■ Required action
Every line of the listing that holds the word "поселения" should be returned.

· · ·

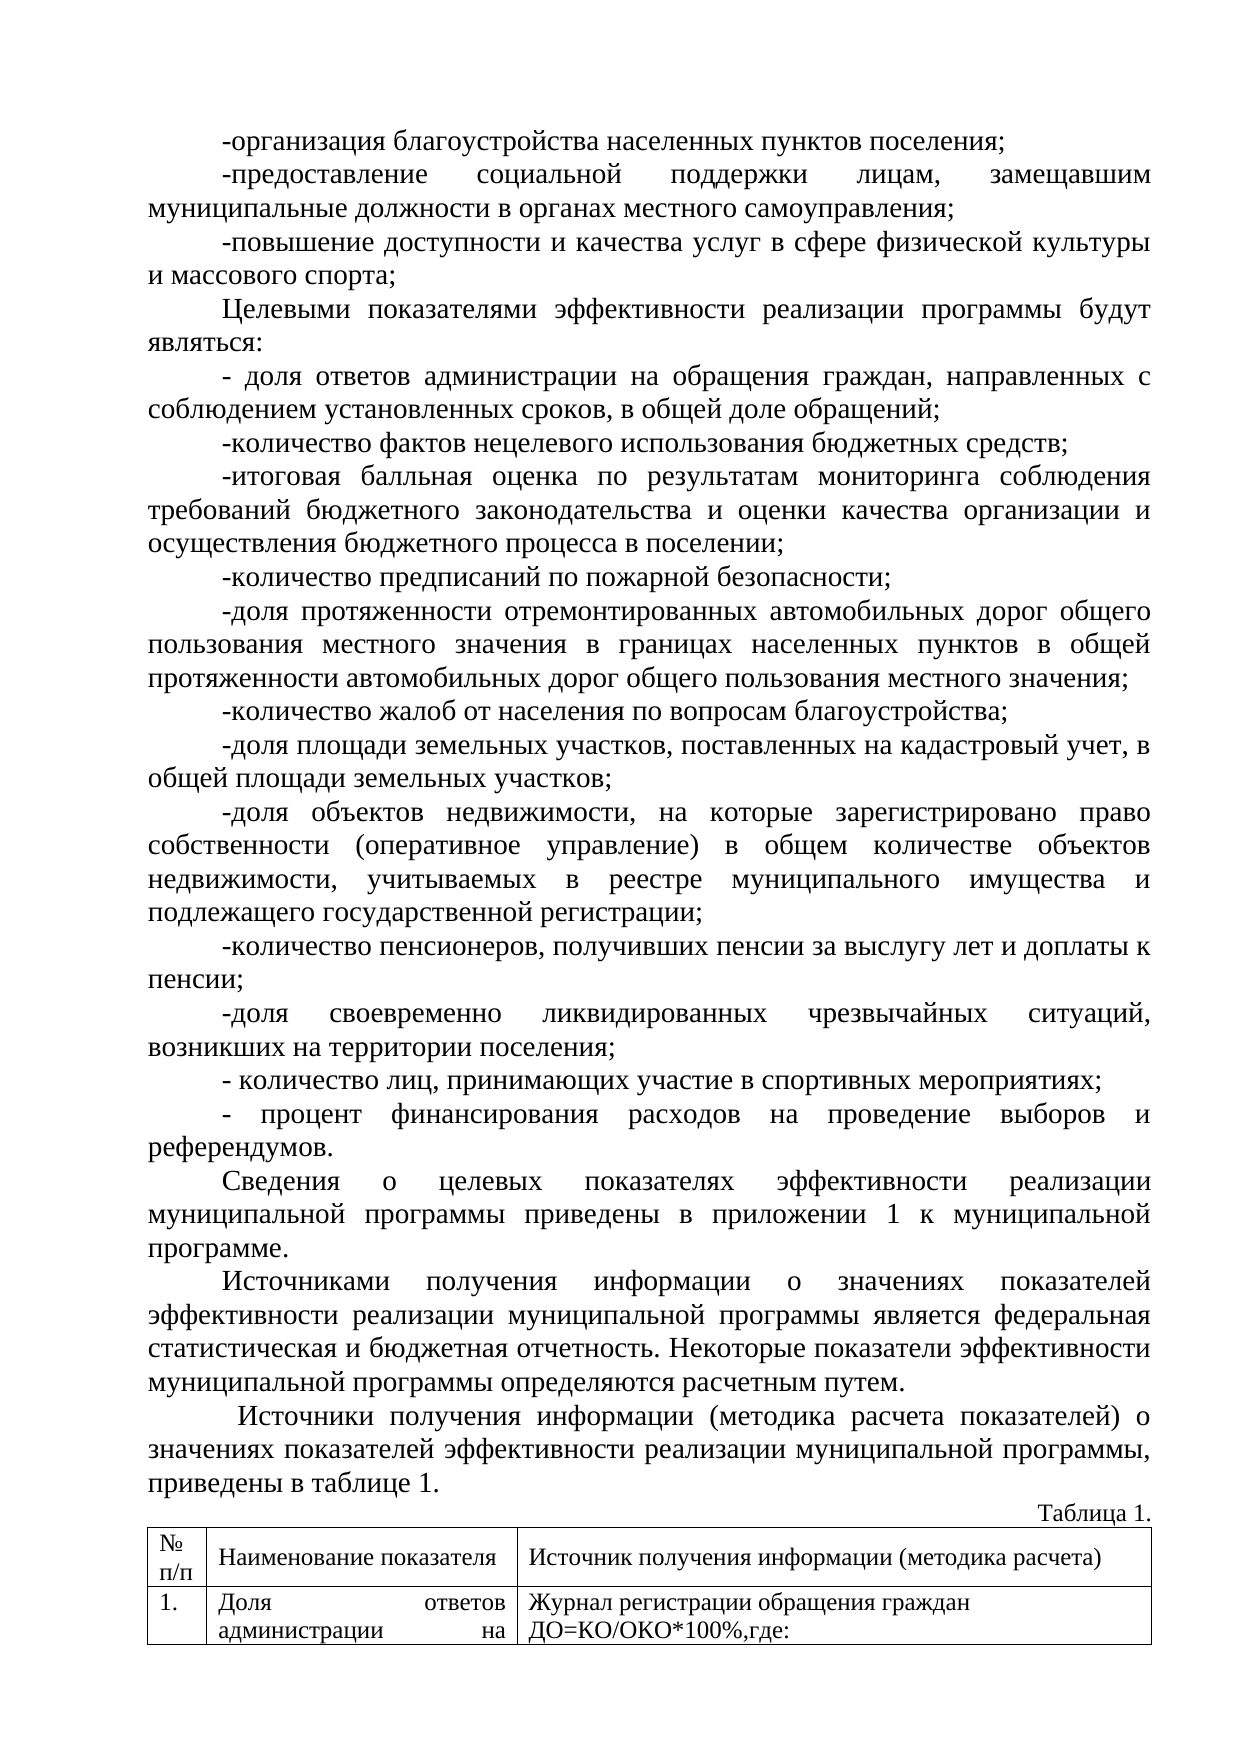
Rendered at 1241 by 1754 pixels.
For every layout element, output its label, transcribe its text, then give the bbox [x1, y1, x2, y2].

text - количество лиц, принимающих участие в спортивных мероприятиях; [148, 1062, 1152, 1096]
table_header № п/п [148, 1528, 206, 1586]
text -количество предписаний по пожарной безопасности; [148, 559, 1152, 593]
text -количество жалоб от населения по вопросам благоустройства; [148, 693, 1152, 727]
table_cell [207, 1587, 517, 1644]
text -доля площади земельных участков, поставленных на кадастровый учет, в общей площади земельных участков; [148, 727, 1152, 794]
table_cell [518, 1587, 1151, 1644]
text Источники получения информации (методика расчета показателей) о значениях показателей эффективности реализации муниципальной программы, приведены в таблице 1. [148, 1398, 1152, 1498]
text - процент финансирования расходов на проведение выборов и референдумов. [148, 1096, 1152, 1163]
text -доля своевременно ликвидированных чрезвычайных ситуаций, возникших на территории поселения; [148, 995, 1152, 1062]
text Источниками получения информации о значениях показателей эффективности реализации муниципальной программы является федеральная статистическая и бюджетная отчетность. Некоторые показатели эффективности муниципальной программы определяются расчетным путем. [148, 1263, 1152, 1398]
text -количество пенсионеров, получивших пенсии за выслугу лет и доплаты к пенсии; [148, 928, 1152, 995]
text -итоговая балльная оценка по результатам мониторинга соблюдения требований бюджетного законодательства и оценки качества организации и осуществления бюджетного процесса в поселении; [148, 458, 1152, 559]
table_cell 1. [148, 1587, 206, 1644]
text Таблица 1. [148, 1498, 1152, 1527]
text -организация благоустройства населенных пунктов поселения; [148, 123, 1152, 157]
text - доля ответов администрации на обращения граждан, направленных с соблюдением установленных сроков, в общей доле обращений; [148, 358, 1152, 425]
text -предоставление социальной поддержки лицам, замещавшим муниципальные должности в органах местного самоуправления; [148, 157, 1152, 224]
text Целевыми показателями эффективности реализации программы будут являться: [148, 291, 1152, 358]
text -доля объектов недвижимости, на которые зарегистрировано право собственности (оперативное управление) в общем количестве объектов недвижимости, учитываемых в реестре муниципального имущества и подлежащего государственной регистрации; [148, 794, 1152, 928]
text Сведения о целевых показателях эффективности реализации муниципальной программы приведены в приложении 1 к муниципальной программе. [148, 1163, 1152, 1263]
text -повышение доступности и качества услуг в сфере физической культуры и массового спорта; [148, 224, 1152, 291]
text -количество фактов нецелевого использования бюджетных средств; [148, 425, 1152, 458]
text -доля протяженности отремонтированных автомобильных дорог общего пользования местного значения в границах населенных пунктов в общей протяженности автомобильных дорог общего пользования местного значения; [148, 593, 1152, 693]
table_header Источник получения информации (методика расчета) [518, 1528, 1151, 1586]
table_header Наименование показателя [207, 1528, 517, 1586]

· · ·

■ Completed exercise
text -доля своевременно ликвидированных чрезвычайных ситуаций, возникших на территории поселения; [148, 995, 1152, 1062]
text -организация благоустройства населенных пунктов поселения; [148, 123, 1152, 157]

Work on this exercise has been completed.